* _SUPPLIED RECORDS_
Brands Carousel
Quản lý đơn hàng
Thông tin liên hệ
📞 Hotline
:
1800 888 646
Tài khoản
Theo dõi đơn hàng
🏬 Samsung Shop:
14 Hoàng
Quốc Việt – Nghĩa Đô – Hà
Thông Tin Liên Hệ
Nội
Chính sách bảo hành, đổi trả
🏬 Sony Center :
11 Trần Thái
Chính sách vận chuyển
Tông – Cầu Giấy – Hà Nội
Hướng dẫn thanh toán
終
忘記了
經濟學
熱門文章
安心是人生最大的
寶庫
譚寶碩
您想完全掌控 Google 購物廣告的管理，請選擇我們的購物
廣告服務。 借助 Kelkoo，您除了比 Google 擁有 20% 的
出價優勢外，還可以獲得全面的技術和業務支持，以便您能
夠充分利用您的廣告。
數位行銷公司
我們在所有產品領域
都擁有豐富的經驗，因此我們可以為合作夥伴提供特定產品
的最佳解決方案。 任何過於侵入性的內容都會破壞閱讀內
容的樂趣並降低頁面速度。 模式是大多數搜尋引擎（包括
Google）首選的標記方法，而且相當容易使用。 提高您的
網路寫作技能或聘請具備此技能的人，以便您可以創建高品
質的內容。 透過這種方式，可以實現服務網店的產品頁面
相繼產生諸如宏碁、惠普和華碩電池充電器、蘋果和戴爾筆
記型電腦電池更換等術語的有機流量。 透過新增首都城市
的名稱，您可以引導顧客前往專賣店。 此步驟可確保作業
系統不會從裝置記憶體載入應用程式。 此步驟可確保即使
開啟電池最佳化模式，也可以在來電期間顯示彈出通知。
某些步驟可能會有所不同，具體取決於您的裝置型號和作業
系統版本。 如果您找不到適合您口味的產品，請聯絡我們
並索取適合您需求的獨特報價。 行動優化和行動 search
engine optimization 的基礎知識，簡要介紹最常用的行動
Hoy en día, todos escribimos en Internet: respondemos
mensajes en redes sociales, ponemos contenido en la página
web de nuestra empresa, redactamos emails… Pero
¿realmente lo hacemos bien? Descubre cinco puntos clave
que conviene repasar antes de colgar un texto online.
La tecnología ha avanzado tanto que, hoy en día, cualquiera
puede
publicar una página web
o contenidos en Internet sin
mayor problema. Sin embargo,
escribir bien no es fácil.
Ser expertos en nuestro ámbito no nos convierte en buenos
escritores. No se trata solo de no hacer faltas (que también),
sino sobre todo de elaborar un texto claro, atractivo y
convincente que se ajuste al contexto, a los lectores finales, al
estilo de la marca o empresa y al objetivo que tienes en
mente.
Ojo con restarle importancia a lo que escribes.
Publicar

* _EXERCISE DESCRIPTION_
Your answer must be every record above, set down exactly as written.

* _EXERCISE SOLUTION_
Brands Carousel
Quản lý đơn hàng
Thông tin liên hệ
📞 Hotline
:
1800 888 646
Tài khoản
Theo dõi đơn hàng
🏬 Samsung Shop:
14 Hoàng
Quốc Việt – Nghĩa Đô – Hà
Thông Tin Liên Hệ
Nội
Chính sách bảo hành, đổi trả
🏬 Sony Center :
11 Trần Thái
Chính sách vận chuyển
Tông – Cầu Giấy – Hà Nội
Hướng dẫn thanh toán
終
忘記了
經濟學
熱門文章
安心是人生最大的
寶庫
譚寶碩
您想完全掌控 Google 購物廣告的管理，請選擇我們的購物
廣告服務。 借助 Kelkoo，您除了比 Google 擁有 20% 的
出價優勢外，還可以獲得全面的技術和業務支持，以便您能
夠充分利用您的廣告。
數位行銷公司
我們在所有產品領域
都擁有豐富的經驗，因此我們可以為合作夥伴提供特定產品
的最佳解決方案。 任何過於侵入性的內容都會破壞閱讀內
容的樂趣並降低頁面速度。 模式是大多數搜尋引擎（包括
Google）首選的標記方法，而且相當容易使用。 提高您的
網路寫作技能或聘請具備此技能的人，以便您可以創建高品
質的內容。 透過這種方式，可以實現服務網店的產品頁面
相繼產生諸如宏碁、惠普和華碩電池充電器、蘋果和戴爾筆
記型電腦電池更換等術語的有機流量。 透過新增首都城市
的名稱，您可以引導顧客前往專賣店。 此步驟可確保作業
系統不會從裝置記憶體載入應用程式。 此步驟可確保即使
開啟電池最佳化模式，也可以在來電期間顯示彈出通知。
某些步驟可能會有所不同，具體取決於您的裝置型號和作業
系統版本。 如果您找不到適合您口味的產品，請聯絡我們
並索取適合您需求的獨特報價。 行動優化和行動 search
engine optimization 的基礎知識，簡要介紹最常用的行動
Hoy en día, todos escribimos en Internet: respondemos
mensajes en redes sociales, ponemos contenido en la página
web de nuestra empresa, redactamos emails… Pero
¿realmente lo hacemos bien? Descubre cinco puntos clave
que conviene repasar antes de colgar un texto online.
La tecnología ha avanzado tanto que, hoy en día, cualquiera
puede
publicar una página web
o contenidos en Internet sin
mayor problema. Sin embargo,
escribir bien no es fácil.
Ser expertos en nuestro ámbito no nos convierte en buenos
escritores. No se trata solo de no hacer faltas (que también),
sino sobre todo de elaborar un texto claro, atractivo y
convincente que se ajuste al contexto, a los lectores finales, al
estilo de la marca o empresa y al objetivo que tienes en
mente.
Ojo con restarle importancia a lo que escribes.
Publicar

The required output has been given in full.